No ano passado foram registradas mais de 223 mil notícias sobre crises corporativas ao redor do mundo. O cálculo é do Institute for Crisis Management, que vasculhou páginas, impressas e online, de quase 10 mil canais de notícias com foco em crise de reputação -- neste caso, definida como qualquer questão, problema ou perturbação que provoque reações negativas dos stakeholders e afete o desempenho empresarial.

Esse número é um indicador relevante de como as organizações estão cada vez mais expostas a situações de risco que podem comprometer sua reputações e/ou seus negócios. Devido a essa realidade, já se contam muitas empresas que, sabiamente, começaram a tratar prevenção de crise como algo a ser incorporado na sua cultura. São empresas em que a gestão de crise é considerada investimento no valioso ativo chamado reputação.

Mas há também o lado oposto, em que predomina a cegueira ou negação, principalmente, no comando da organização. Aqui são típicas as posturas de empresas que: 1 – acreditam que estarão eternamente imunes a acidentes ou tragédias – na suposição de que isso só ocorrerá com vizinhos ou concorrentes; 2 – que se limitam a ter o telefone de um bom escritório de advocacia ou de amigos no governo  – na crença de que o tratamento legalista é suficiente diante do tribunal da opinião pública, ou que sempre será possivel  encontrar um jeitinho à brasileira para resolver o problema; 3 – que confiam seu destino na força do sobrenatural, batendo com os nós dos dedos três vezes na madeira, como faziam povos primitivos.

Se essas práticas ocorrem é porque devem ter funcionado muitas vezes.

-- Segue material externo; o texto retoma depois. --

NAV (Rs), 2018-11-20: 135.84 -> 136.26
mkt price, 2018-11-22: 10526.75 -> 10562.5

E com base em tal experiência, há donos e dirigentes de empresas fortemente apegados a convicções moldadas no passado. Essa visão obsoleta talvez ajude a explicar o elevado número de 223 mil notícias sobre crises. Até porque, de acordo com o levantamente do Institute Crisis Management, menos de 26% das crises reportadas ocorreram repentinamente. Praticamente dois terços delas são relativas a situações de crises que eram latentes ou previsíveis -- ou seja, pelo menos algumas delas poderiam ter sido evitadas aplicando-se metodologias de prevenção.

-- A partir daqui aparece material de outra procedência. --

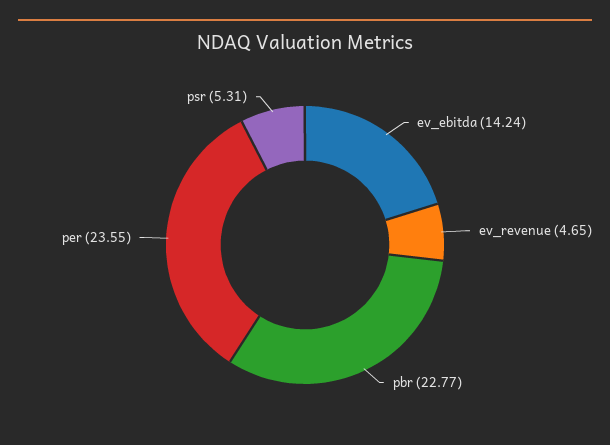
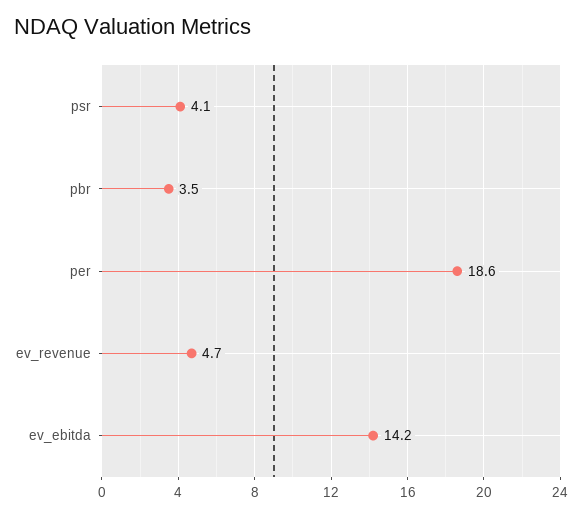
pbr: 22.77 -> 3.5
per: 23.55 -> 18.6
psr: 5.31 -> 4.1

O percentual desse tipo de crise vem crescendo justamente por causa da cegueira ou negação. É impulsionado por empresas em que a liderança não vê, ou se recusa a reconhecer, as mudanças ocorrendo num ritmo cada vez mais acelerado e a crescente influência dos stakeholders. O resultado é que não se preparam como deveriam e se tornam mais vulneráveis num cenário em que as situações de risco são potencializadas por fatores como, por exemplo, inovações tecnológicas, agressividade de grupos de pressão, avanço da criminalidade, novos marcos regulatórios, consumidores permanentemente conectados, instantaneidade da disseminação de imagens, fatos ou boatos e as polêmicas questões sobre gênero ou etnias.

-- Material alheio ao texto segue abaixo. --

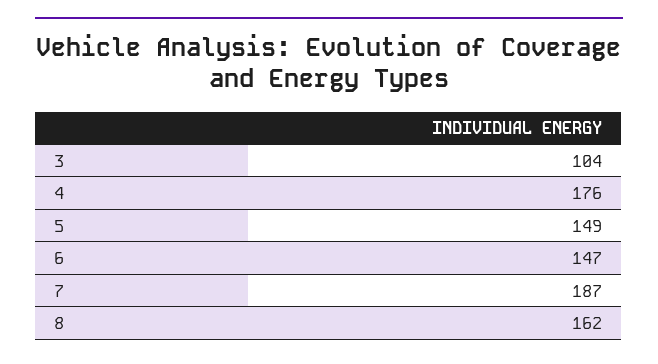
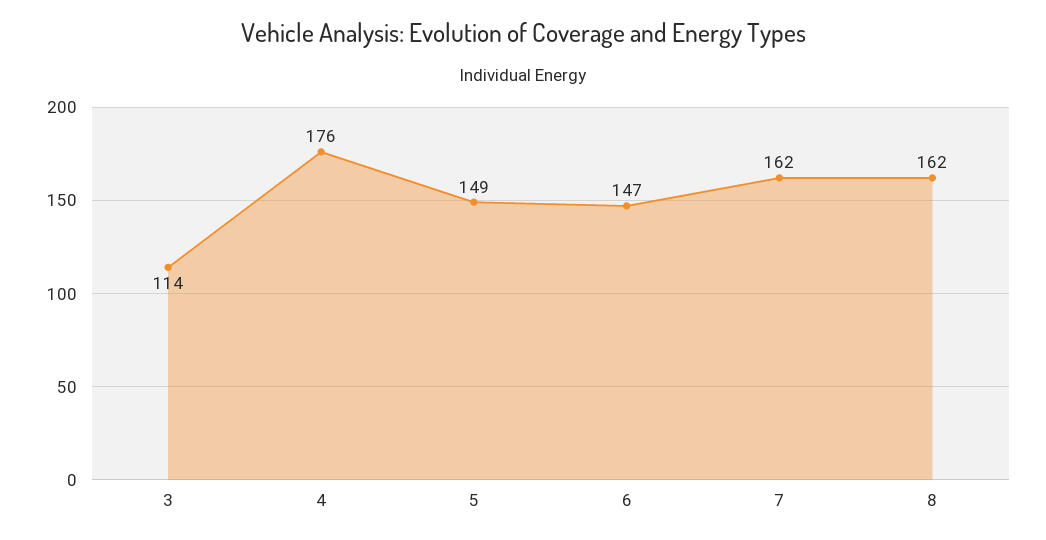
3: 104 -> 114
7: 187 -> 162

Diante de tudo isso, de duas, uma: ou os empresários e executivos incluem a gestão de crise na sua estratégia de negócio, ou suas empresas são fortes candidatas a alimentar as estatísticas de crescimento de notícias sobre crise. Depende do legado que se pretende deixar: uma empresa admirada, com stakeholders engajados, preparada para enfrentar qualquer situação de crise, ou uma empresa cuja reputação depende do toc, toc, toc na madeira.